Os cerca de 40 requerentes entraram com a ação em um tribunal federal de Denver, no Colorado. Eles afirmam que Jacobs e suas subsidiárias, que supervisionaram os projetos de construção, os forçaram a viver em alojamentos apertados e sujos. Além disso, os operários disseram que foram obrigados a trabalhar até 72 horas seguidas sob um calor escaldante, frequentemente sem acesso a água ou comida adequada. Alegam também que não receberam todos os salários a que tinham direito e tiveram seus passaportes confiscados, o que os impediu de procurar novos empregos ou retornar às Filipinas.
Até o momento, a empresa Jacobs, sediada em Dallas, no Texas, não respondeu a pedidos de comentários sobre as alegações.

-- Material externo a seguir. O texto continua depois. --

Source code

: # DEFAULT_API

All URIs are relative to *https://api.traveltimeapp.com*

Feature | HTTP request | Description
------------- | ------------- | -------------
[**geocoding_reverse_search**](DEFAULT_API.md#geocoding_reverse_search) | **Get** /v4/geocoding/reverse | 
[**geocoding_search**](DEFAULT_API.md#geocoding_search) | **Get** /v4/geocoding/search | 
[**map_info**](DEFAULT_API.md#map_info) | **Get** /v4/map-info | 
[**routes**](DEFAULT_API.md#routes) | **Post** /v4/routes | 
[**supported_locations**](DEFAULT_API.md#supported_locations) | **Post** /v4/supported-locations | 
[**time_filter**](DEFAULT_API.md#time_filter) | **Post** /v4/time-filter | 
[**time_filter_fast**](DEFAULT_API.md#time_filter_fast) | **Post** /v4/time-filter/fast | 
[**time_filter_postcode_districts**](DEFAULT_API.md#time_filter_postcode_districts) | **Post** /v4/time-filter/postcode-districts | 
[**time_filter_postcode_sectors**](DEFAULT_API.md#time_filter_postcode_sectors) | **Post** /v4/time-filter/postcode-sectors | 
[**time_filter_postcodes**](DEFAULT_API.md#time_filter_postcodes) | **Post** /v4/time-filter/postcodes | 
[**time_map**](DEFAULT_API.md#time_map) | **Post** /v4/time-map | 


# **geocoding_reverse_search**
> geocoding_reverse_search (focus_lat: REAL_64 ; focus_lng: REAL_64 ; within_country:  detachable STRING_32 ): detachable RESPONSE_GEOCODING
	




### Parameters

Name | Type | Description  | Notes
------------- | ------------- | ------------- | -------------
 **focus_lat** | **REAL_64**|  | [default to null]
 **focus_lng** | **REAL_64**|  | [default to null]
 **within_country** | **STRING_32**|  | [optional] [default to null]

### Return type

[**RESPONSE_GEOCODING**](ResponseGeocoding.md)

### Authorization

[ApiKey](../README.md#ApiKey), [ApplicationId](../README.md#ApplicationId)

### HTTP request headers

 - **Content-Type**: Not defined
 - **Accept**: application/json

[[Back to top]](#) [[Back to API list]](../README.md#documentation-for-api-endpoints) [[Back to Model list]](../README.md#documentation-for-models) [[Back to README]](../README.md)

O Catar tem sido alvo de intensas críticas de grupos de direitos humanos por seu tratamento aos trabalhadores imigrantes, que, junto com outros estrangeiros, compõem a maior parte da população do país. O escrutínio se intensificou nos anos que antecederam a Copa do Mundo de 2022, com relatos de centenas de trabalhadores mortos e milhares feridos durante os projetos de construção.
O governo do Catar afirmou que muito menos trabalhadores morreram ou ficaram feridos do que relatado e, em 2020, aumentou o salário mínimo do país e estendeu-o aos trabalhadores estrangeiros pela primeira vez. No entanto, a situação dos trabalhadores imigrantes no Catar permanece como uma questão de grande preocupação.